[Stored data entries]
▬▬▬▬▬▬

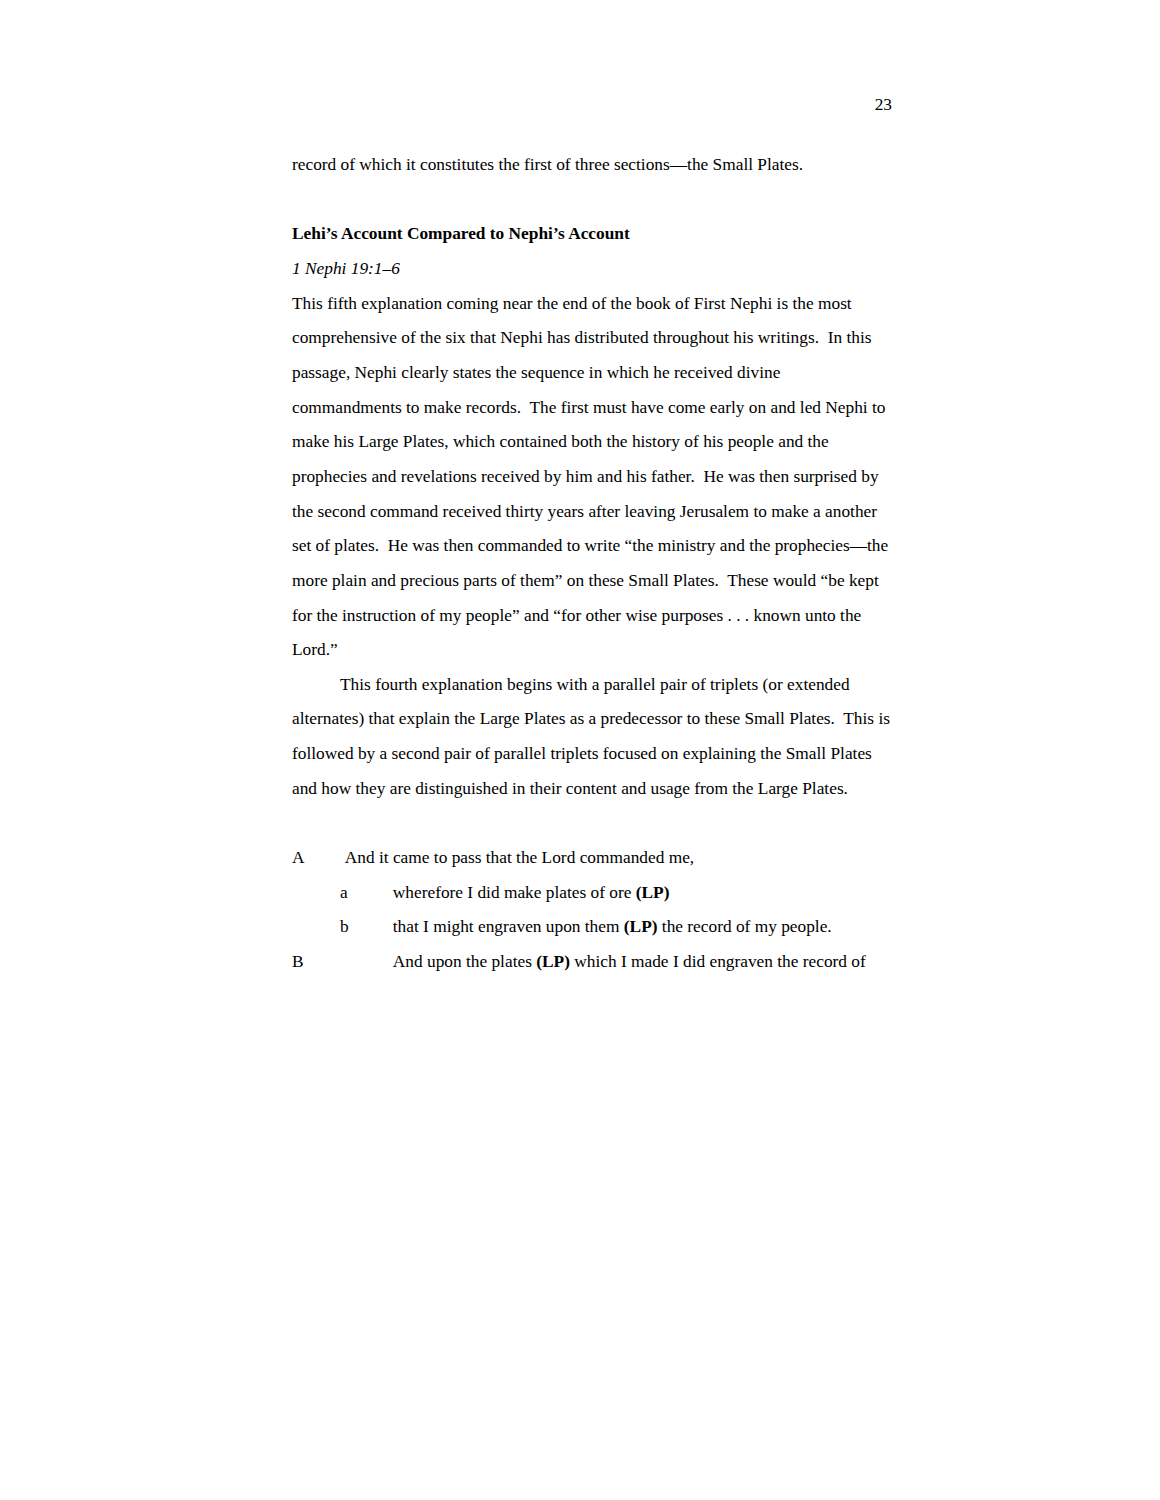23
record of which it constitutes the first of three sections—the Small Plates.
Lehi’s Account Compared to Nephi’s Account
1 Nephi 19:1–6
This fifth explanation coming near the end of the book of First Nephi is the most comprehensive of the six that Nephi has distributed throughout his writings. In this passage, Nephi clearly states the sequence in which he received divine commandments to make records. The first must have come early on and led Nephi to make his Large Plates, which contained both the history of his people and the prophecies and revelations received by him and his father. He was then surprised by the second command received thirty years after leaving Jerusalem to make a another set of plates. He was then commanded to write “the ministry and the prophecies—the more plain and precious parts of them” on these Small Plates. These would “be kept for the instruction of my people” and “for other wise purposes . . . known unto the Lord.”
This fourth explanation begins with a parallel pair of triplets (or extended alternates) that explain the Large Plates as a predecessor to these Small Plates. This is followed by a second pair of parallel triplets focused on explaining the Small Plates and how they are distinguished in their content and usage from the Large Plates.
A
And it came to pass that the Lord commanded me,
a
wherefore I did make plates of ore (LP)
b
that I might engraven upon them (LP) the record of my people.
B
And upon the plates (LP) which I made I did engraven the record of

▬▬▬▬▬▬

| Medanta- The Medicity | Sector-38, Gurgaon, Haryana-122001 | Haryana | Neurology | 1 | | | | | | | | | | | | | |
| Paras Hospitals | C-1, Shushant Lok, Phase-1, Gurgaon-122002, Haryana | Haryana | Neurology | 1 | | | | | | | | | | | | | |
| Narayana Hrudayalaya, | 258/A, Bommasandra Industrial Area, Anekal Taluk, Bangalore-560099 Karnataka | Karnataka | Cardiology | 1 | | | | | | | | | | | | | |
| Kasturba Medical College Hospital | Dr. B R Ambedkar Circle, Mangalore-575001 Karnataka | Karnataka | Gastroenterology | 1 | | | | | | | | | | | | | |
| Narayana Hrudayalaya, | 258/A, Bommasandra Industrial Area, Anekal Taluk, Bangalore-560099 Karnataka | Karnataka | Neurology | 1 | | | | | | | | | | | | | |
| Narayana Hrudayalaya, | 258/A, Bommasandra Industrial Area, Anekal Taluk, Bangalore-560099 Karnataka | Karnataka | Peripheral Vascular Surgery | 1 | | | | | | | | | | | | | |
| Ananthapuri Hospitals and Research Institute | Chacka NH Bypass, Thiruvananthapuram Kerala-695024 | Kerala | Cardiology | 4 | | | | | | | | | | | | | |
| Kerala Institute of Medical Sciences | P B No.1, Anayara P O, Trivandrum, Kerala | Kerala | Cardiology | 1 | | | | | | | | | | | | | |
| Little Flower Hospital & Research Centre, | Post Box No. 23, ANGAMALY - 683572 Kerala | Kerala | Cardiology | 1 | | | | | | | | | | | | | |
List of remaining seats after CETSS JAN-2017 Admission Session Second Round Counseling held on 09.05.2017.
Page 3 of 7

▬▬▬▬▬▬

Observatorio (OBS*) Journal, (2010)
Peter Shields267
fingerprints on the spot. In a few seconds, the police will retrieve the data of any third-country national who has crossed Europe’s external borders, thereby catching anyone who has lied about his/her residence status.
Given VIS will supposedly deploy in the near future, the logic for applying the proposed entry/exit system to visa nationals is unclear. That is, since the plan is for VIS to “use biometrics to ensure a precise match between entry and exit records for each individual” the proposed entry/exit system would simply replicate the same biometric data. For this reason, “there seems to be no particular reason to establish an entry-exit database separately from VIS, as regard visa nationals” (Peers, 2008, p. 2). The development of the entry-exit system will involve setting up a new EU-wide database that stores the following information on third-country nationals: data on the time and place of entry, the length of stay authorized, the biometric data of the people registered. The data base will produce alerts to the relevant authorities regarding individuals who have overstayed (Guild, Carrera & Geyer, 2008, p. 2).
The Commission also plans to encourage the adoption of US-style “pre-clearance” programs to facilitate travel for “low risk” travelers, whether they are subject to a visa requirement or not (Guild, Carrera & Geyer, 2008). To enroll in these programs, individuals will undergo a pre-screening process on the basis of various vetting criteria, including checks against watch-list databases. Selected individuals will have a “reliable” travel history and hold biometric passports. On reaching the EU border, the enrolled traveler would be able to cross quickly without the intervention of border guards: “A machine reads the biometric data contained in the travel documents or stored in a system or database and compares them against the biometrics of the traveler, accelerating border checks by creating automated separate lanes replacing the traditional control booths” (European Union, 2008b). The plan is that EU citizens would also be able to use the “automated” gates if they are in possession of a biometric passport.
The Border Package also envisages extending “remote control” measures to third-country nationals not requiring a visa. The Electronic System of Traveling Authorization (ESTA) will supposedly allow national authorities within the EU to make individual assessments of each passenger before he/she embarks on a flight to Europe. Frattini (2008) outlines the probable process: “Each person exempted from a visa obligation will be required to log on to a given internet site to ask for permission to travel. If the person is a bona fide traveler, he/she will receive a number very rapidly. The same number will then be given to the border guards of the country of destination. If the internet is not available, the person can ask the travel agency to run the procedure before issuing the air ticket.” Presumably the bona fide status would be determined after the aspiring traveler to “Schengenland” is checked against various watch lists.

▬▬▬▬▬▬

▶ _WHAT YOU WILL DO_
Return the lines above that include the string "first".

▶ _TASK RESPONSE_
record of which it constitutes the first of three sections—the Small Plates.
This fifth explanation coming near the end of the book of First Nephi is the most comprehensive of the six that Nephi has distributed throughout his writings. In this passage, Nephi clearly states the sequence in which he received divine commandments to make records. The first must have come early on and led Nephi to make his Large Plates, which contained both the history of his people and the prophecies and revelations received by him and his father. He was then surprised by the second command received thirty years after leaving Jerusalem to make a another set of plates. He was then commanded to write “the ministry and the prophecies—the more plain and precious parts of them” on these Small Plates. These would “be kept for the instruction of my people” and “for other wise purposes . . . known unto the Lord.”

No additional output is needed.